Pero ¿quién estaba detrás de todo esto? ¿Quién era Fischer? La historia de los diarios secretos de Hitler fue creada por un hombre nacido en 1938 llamado Konrad Kujau, cuya familia, que era originaria de la localidad alemana de Löbau, en Sajonia oriental, fue una ferviente seguidora del partido nazi. De baja estatura, con bigote y siempre luciendo una amplia sonrisa, Kujau encadenó toda su vida un trabajo temporal con otro y tuvo numerosos problemas con la ley. En 1959 fue multado con 80 marcos por el robo de tabaco; en 1960 fue enviado a prisión al ser sorprendido robando en un almacén de brandy; en 1961 volvió a la cárcel por robar cinco cajas de fruta, y seis meses después fue arrestado tras pelearse con su jefe cuando trabajaba como cocinero en un bar. Con estos antecedentes tampoco es extraño que decidiese iniciar una carrera como falsificador, que comenzó en 1963, cuando empezó a falsificar vales de comida por valor de 27 marcos. Pero también fue descubierto, y tras cumplir un arresto de cinco días, Kujau fue puesto en libertad. Fue entonces cuando él y su esposa, Edith Lieblang, decidieron fundar una empresa de limpieza, la Lieblang Cleaning Company.

Esta fue la portada de la prestigiosa revista alemana Stern del número en el que se publicaba la información de que Konrad Kujau estaba en posesión de los diarios de Hitler.

Esta fue la portada de la prestigiosa revista alemana Stern del número en el que se publicaba la información de que Konrad Kujau estaba en posesión de los diarios de Hitler.

Foto: Cordon Press

De baja estatura, con bigote y siempre luciendo una amplia sonrisa, Kujau encadenó toda su vida un trabajo temporal con otro y tuvo numerosos problemas con la ley.

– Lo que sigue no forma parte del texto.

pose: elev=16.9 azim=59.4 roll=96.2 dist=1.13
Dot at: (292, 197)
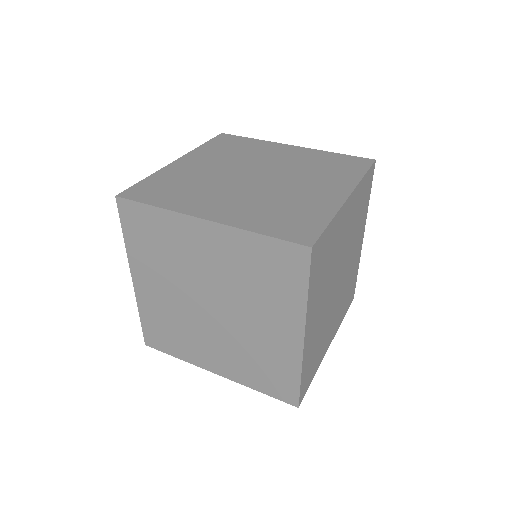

Pero los problemas de Kujau con la ley no acabaron ahí, y en un control policial rutinario, en 1968, fue detenido al descubrirse que vivía bajo una falsa indentidad: la de Peter Fischer. En comisaría, Kujau intento aclararlo, pero ninguna de sus explicaciones convenció a la policía por lo que fue sentenciado a pasar una temporada en la prisión de Stuttgart. Tras su liberación, Kujau fue a visitar a su familia, que vivía en Alemania Oriental, y se dio cuenta de que muchos vecinos poseían recuerdos de la época nazi, algo que estaba prohibido por el gobierno comunista de la RDA. Kujau vio en esos artículos un filón, y decidió comprarlos todos a un precio irrisorio y venderlos a su regreso a Alemania Occidental.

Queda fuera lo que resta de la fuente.